## TASK PROMPT
Beginning with the line that holds "thumb ip: (329, 303)" in the data below, give again every line through the one that holds "index dip: (457, 275)", exactly as written.
── DATA EXTRACTS
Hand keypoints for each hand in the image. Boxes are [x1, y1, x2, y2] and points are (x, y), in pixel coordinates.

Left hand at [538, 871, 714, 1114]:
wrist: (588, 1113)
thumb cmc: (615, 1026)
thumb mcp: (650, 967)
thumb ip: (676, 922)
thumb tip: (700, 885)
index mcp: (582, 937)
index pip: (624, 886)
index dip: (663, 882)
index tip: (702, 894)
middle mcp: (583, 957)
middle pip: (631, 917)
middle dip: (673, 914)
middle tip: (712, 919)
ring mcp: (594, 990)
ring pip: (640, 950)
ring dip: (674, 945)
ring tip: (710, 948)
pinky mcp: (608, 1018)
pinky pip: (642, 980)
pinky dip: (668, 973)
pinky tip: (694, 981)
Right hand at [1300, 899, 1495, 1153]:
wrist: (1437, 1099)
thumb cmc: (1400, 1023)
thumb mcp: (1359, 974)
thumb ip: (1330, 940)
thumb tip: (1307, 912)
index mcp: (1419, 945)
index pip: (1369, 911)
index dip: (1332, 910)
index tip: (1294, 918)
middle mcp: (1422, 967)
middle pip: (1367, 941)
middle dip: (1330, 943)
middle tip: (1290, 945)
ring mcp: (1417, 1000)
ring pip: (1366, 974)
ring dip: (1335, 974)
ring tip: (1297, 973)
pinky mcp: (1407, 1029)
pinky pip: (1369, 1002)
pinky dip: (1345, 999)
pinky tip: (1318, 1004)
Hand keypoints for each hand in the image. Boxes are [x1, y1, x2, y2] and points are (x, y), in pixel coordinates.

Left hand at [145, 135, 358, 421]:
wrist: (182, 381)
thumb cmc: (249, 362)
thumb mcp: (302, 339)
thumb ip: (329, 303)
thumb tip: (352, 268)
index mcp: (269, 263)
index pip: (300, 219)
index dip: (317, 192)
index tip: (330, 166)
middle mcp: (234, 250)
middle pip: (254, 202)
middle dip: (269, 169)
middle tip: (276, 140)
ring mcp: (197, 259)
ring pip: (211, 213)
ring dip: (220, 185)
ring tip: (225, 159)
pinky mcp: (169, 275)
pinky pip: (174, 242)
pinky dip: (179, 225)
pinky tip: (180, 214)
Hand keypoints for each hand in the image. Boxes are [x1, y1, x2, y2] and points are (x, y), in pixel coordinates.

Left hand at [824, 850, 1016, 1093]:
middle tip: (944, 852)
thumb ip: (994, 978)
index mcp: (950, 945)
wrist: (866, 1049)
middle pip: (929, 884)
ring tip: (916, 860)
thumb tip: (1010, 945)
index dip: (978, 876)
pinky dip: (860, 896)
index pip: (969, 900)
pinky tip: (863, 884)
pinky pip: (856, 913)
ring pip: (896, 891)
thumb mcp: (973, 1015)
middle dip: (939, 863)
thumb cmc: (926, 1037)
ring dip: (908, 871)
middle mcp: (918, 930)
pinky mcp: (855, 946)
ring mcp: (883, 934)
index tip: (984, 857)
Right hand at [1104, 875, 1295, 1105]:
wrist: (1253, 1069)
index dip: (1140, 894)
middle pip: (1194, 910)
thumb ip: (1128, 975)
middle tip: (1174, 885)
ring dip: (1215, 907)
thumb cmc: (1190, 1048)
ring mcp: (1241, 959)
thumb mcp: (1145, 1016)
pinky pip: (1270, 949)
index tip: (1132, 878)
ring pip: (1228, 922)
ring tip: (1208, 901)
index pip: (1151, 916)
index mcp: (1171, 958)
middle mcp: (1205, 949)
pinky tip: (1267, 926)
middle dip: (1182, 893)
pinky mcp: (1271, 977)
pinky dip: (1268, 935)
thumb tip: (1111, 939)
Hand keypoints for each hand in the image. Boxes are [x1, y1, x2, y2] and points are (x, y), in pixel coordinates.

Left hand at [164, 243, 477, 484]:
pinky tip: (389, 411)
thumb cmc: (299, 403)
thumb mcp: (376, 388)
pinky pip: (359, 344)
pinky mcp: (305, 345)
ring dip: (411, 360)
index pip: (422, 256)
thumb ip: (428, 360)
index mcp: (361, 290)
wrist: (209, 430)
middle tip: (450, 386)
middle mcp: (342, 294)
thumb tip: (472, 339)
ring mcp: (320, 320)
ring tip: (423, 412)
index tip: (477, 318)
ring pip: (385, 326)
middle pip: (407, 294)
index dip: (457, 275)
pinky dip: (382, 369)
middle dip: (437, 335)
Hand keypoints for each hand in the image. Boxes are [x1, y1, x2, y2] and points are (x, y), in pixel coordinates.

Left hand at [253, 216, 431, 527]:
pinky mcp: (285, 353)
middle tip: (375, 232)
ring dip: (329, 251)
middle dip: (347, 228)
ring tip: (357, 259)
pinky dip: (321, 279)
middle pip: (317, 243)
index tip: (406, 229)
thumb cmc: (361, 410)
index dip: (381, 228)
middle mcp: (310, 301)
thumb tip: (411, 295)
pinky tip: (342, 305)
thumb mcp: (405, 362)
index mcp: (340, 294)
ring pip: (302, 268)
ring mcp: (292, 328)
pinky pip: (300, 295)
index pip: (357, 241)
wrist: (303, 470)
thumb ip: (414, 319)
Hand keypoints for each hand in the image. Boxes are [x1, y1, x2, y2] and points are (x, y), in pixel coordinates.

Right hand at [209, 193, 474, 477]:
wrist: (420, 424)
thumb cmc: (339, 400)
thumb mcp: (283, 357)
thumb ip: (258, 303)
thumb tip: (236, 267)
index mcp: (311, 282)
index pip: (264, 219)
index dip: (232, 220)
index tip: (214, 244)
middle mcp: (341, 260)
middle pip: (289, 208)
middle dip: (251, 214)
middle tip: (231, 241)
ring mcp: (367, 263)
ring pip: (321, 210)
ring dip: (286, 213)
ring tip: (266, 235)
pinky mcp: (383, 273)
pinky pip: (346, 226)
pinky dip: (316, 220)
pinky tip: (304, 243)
────
## WRITTEN RESPONSE
thumb ip: (329, 303)
thumb tip: (352, 268)
index mcp: (269, 263)
index pip: (300, 219)
index dip: (317, 192)
index tip: (330, 166)
middle mcp: (234, 250)
middle pip: (254, 202)
middle dip: (269, 169)
middle tip: (276, 140)
ring mcp: (197, 259)
ring pip: (211, 213)
ring dip: (220, 185)
ring tip: (225, 159)
pinky mcp: (169, 275)
pinky pip: (174, 242)
pinky dip: (179, 225)
pinky tip: (180, 214)
Hand keypoints for each hand in the image. Boxes are [x1, y1, x2, y2] and points are (x, y), in pixel coordinates.

Left hand at [824, 850, 1016, 1093]:
middle tip: (944, 852)
thumb ip: (994, 978)
index mcp: (950, 945)
wrist: (866, 1049)
middle pip: (929, 884)
ring tip: (916, 860)
thumb tip: (1010, 945)
index dip: (978, 876)
pinky dip: (860, 896)
index pip: (969, 900)
pinky tip: (863, 884)
pinky pip: (856, 913)
ring pip: (896, 891)
thumb mcp: (973, 1015)
middle dip: (939, 863)
thumb cmc: (926, 1037)
ring dip: (908, 871)
middle mcp: (918, 930)
pinky mcp: (855, 946)
ring mcp: (883, 934)
index tip: (984, 857)
Right hand at [1104, 875, 1295, 1105]:
wrist: (1253, 1069)
index dip: (1140, 894)
middle pip: (1194, 910)
thumb ip: (1128, 975)
middle tip: (1174, 885)
ring dip: (1215, 907)
thumb cmc: (1190, 1048)
ring mcp: (1241, 959)
thumb mcp: (1145, 1016)
pinky pip: (1270, 949)
index tip: (1132, 878)
ring pip: (1228, 922)
ring tip: (1208, 901)
index pip: (1151, 916)
index mcp: (1171, 958)
middle mcp: (1205, 949)
pinky tip: (1267, 926)
middle dip: (1182, 893)
pinky mcp: (1271, 977)
pinky dip: (1268, 935)
thumb tip: (1111, 939)
Hand keypoints for each hand in the image. Boxes are [x1, y1, x2, y2] and points are (x, y), in pixel coordinates.

Left hand at [164, 243, 477, 484]:
pinky tip: (389, 411)
thumb cmc: (299, 403)
thumb mcp: (376, 388)
pinky pip: (359, 344)
pinky mcp: (305, 345)
ring dip: (411, 360)
index pip: (422, 256)
thumb ip: (428, 360)
index mcp: (361, 290)
wrist: (209, 430)
middle tip: (450, 386)
middle mcp: (342, 294)
thumb tip: (472, 339)
ring mcp: (320, 320)
ring tip: (423, 412)
index tip: (477, 318)
ring pip: (385, 326)
middle pip: (407, 294)
index dip: (457, 275)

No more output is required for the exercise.